In a previous briefing we reported on a case where the Court decided that a patient suffering from anorexia should be discharged rather than treated compulsorily using section 63 Mental Health Act[1].

The Court has recently decided a further case on the basis that the patient should be discharged rather than face compulsory treatment.


Miss Z was aged 46 and detained under the Mental Health Act. She had been diagnosed with anorexia 31 years previously but had never significantly engaged with treatment.

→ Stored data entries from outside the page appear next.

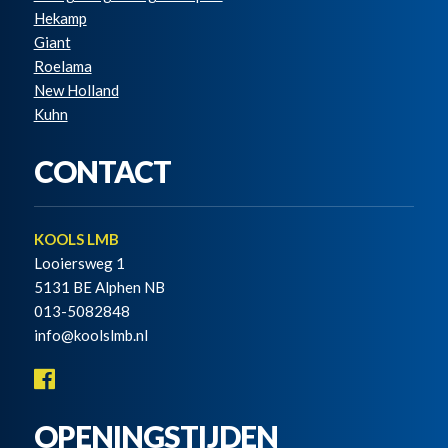
Hekamp
Giant
Roelama
New Holland
Kuhn
CONTACT
KOOLS LMB
Looiersweg 1
5131 BE Alphen NB
013-5082848
info@koolslmb.nl
OPENINGSTIJDEN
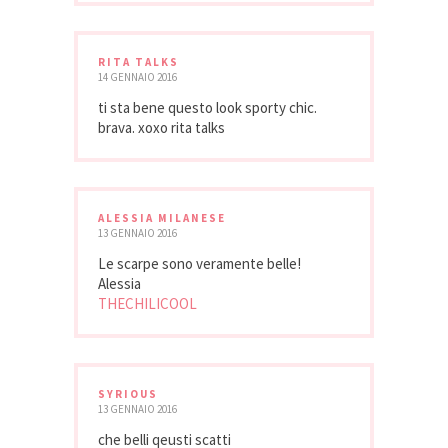
RITA TALKS
14 GENNAIO 2016
ti sta bene questo look sporty chic.
brava. xoxo rita talks
ALESSIA MILANESE
13 GENNAIO 2016
Le scarpe sono veramente belle!
Alessia
THECHILICOOL
SYRIOUS
13 GENNAIO 2016
che belli qeusti scatti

She had an extremely low BMI and was held to lack capacity to make decisions as to whether to undergo treatment for her anorexia.

Three options for her treatment were placed before the Court:

  • Option 1 involved feeding under physical restraint until her weight and physical health improved.
  • Option 2 involved feeding under chemical sedation but with an acknowledgement that this carried risks in itself.
  • Option 3 was to discharge Miss Z from detention under the Mental Health Act and provide treatment only if she was prepared to engaged with this on a voluntary basis.

The Court’s decision

The Court commented that it was in effect considering three palliative care options. It acknowledged that the parents of Miss Z hoped that she would accept treatment and supported the proposal for her discharge.

The Court decided that she should indeed be discharged. It adopted the same approach as in the case of Miss W[3] and adopted the ‘least worst option’. The Court held that the third option, discharge, was ultimately the only option which carried any vestige of hope and preserved her dignity and autonomy.